A significant number of Labour politicians and columnists are fond of resorting to a well-known piece of advice: the party must listen to peoples’ “legitimate concerns” about immigration. As Stephen Bush wrote recently, we should think about what those concerns actually are, while realising they can’t necessarily be boiled down to one decisive explanation. If the concerns are that migration drives down wages and has caused a crisis in public services, then none of this is borne out by the evidence. If peoples’ concerns are rooted in these fallacies, the best strategy is to explain that migration isn’t to blame. This doesn’t mean ignoring very real economic woes but it should translate into the party offering up plausible solutions. As journalist Rachel Shabi has argued, clamping down on freedom of movement is not the answer to low wages, the severe lack of housing or the crisis in public services.
If peoples’ concerns are that they don’t like multiculturalism, that they feel their national identity is being threatened or that there are too many people of colour living down the road, then Labour should speak to collapsed communities across the country armed with an anti-racist strategy that counters prejudice.
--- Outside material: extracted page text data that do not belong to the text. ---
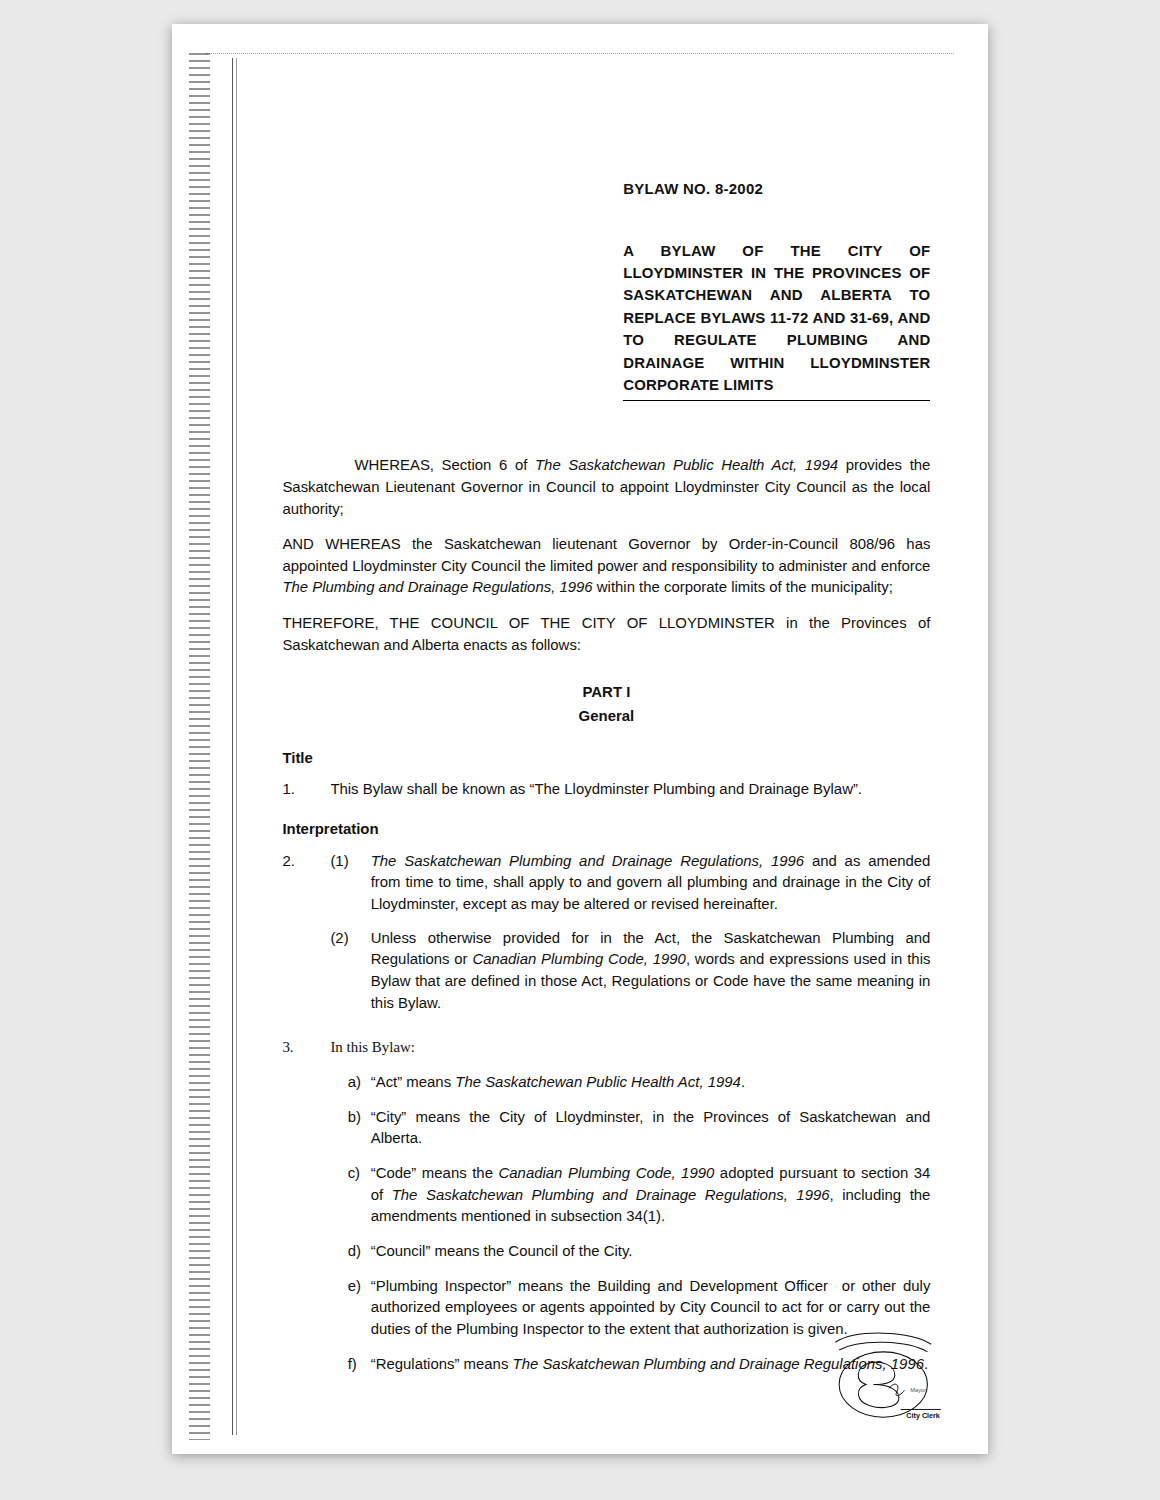BYLAW NO. 8-2002
A BYLAW OF THE CITY OF LLOYDMINSTER IN THE PROVINCES OF SASKATCHEWAN AND ALBERTA TO REPLACE BYLAWS 11-72 AND 31-69, AND TO REGULATE PLUMBING AND DRAINAGE WITHIN LLOYDMINSTER CORPORATE LIMITS
WHEREAS, Section 6 of The Saskatchewan Public Health Act, 1994 provides the Saskatchewan Lieutenant Governor in Council to appoint Lloydminster City Council as the local authority;
AND WHEREAS the Saskatchewan lieutenant Governor by Order-in-Council 808/96 has appointed Lloydminster City Council the limited power and responsibility to administer and enforce The Plumbing and Drainage Regulations, 1996 within the corporate limits of the municipality;
THEREFORE, THE COUNCIL OF THE CITY OF LLOYDMINSTER in the Provinces of Saskatchewan and Alberta enacts as follows:
PART I
General
Title
1.
This Bylaw shall be known as “The Lloydminster Plumbing and Drainage Bylaw”.
Interpretation
2.
(1)
The Saskatchewan Plumbing and Drainage Regulations, 1996 and as amended from time to time, shall apply to and govern all plumbing and drainage in the City of Lloydminster, except as may be altered or revised hereinafter.
(2)
Unless otherwise provided for in the Act, the Saskatchewan Plumbing and Regulations or Canadian Plumbing Code, 1990, words and expressions used in this Bylaw that are defined in those Act, Regulations or Code have the same meaning in this Bylaw.
3.
In this Bylaw:
a)
“Act” means The Saskatchewan Public Health Act, 1994.
b)
“City” means the City of Lloydminster, in the Provinces of Saskatchewan and Alberta.
c)
“Code” means the Canadian Plumbing Code, 1990 adopted pursuant to section 34 of The Saskatchewan Plumbing and Drainage Regulations, 1996, including the amendments mentioned in subsection 34(1).
d)
“Council” means the Council of the City.
e)
“Plumbing Inspector” means the Building and Development Officer or other duly authorized employees or agents appointed by City Council to act for or carry out the duties of the Plumbing Inspector to the extent that authorization is given.
f)
“Regulations” means The Saskatchewan Plumbing and Drainage Regulations, 1996.
Mayor City Clerk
This message will be likely take time to cut through but any other option is a dead end. We are witnessing the rise of ethno-nationalist sentiment in the UK; certain forms of “genuine” white identity are being closely tied to ideas of Britishness and Englishness. That’s why in the wake of Brexit, British-born people of colour – as well as migrants – were the subject of attack. Labour has to resist, argue against and counter this racist and xenophobic trend. And they have to do so with a genuinely honest message on migration.
But the idea that Labour should shape their response to the migration debate with evidence is, at times, met with ridicule. “You can’t just rely on facts,” is the regular response. But facts haven’t been present in the national conversation about migration for over 50 years: serving up the realities on immigration is not a tried, tested and failed strategy on the left. When the Tories have pushed an inflammatory anti-migrant message, Labour have submitted. At the last general election, Ed Miliband promised to clamp down on migrants claiming benefits despite the fact that most people weren’t claiming at all. One of his hallmark policies – which was stamped on the side of a mug for sale on the party’s website – promised “controls on immigration”.
What’s more, few pro-migration proponents are suggesting Labour only use one string in their bow. Infusing the immigration debate with facts doesn’t equate to relying on them and nothing else. And it needn’t result in a dry, unintelligible narrative rooted only in number. Putting facts front and centre of Labour’s message won’t win the argument but neither will throwing them out the window. A narrative that’s based on anti-migrant myths will only strengthen the right.
Labour should have a national pro-migrant message that’s paired with local campaigning. They should be in food banks and libraries; supplying services for people abandoned by the government. In the long term, the party needs to push for better education about race, racism and empire – without challenging widely-accepted stereotypes that foreigners are the problem, or contextualising those ideas, then it will be impossible to erode prejudice. There is no point in claiming that racism and xenophobia played no part in public attitudes towards immigration or the Brexit vote when the opposite is patently true.
Labour need to show a united front on immigration. MPs should be sticking to a narrative that explains living standards aren’t declining because of migration, that people from other countries aren’t a threat to the nation, while realising there is a strong race element to this debate. If Britain leaves the EU under an agreement that puts a halt to freedom of movement, we won’t see the end of anti-migrant sentiment. As the likely economic blow of reduced immigration takes full effect, the people who’ll be blamed will be migrants. Labour should realise this and unite around a credible narrative, which includes a pro-migrant message, now.